Yes, this is newsletter number 14, and you're right, you just got #13 a little while ago! We're sending it out the day after number 13, not because we're superstitious, but because I (Tim, the writer), made a mistake and put a dead link in the previous email. Yes, we frequently make mistakes.

However, we don't make mistakes because we are stupid, but because we are trying to improve ourselves and our aquaponics systems. I made this mistake last night because I promised my kids I would stop work at 6:00 (instead of working late and not even seeing them before bed as I've done before), and I hurried my check of the email so I could keep my promise to them.

We hold mistakes as evidence that we are stretching our boundaries and learning new things. If we just do what we already know how to do, we would stay in the same place forever. And in today's business world, stagnation and the inability to adapt to current reality can mean you are out of the game pretty quickly.

This is why Friendly Aquaponics is continually stretching to learn new things about how aquaponics works. We have improved the energy-efficiency of our systems by a factor of five over the last three years, and found other cost-saving measures to make them more profitable. We don't have a trust fund, salaries, or a government grant for aquaponics; we've funded it ourselves and are minimizing our risks by learning everything we can about it as fast as we can. Growing food is the most stable business we can think of right now.

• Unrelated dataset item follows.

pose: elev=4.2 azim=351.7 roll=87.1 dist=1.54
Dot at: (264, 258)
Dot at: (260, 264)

If you're considering getting into commercial scale aquaponics, don't you want to learn as much about it as fast as you can
? If so, please take a look at our Commercial Aquaponics Training (Special Offer in right sidebar of this email), where you will learn more about real-world operation of a commercial aquaponics system than you can anywhere else in the world.

Special Introductory Offer on our Apartment & Condo Aquaponics Systems: for August only, this $49.95 package is $29.95!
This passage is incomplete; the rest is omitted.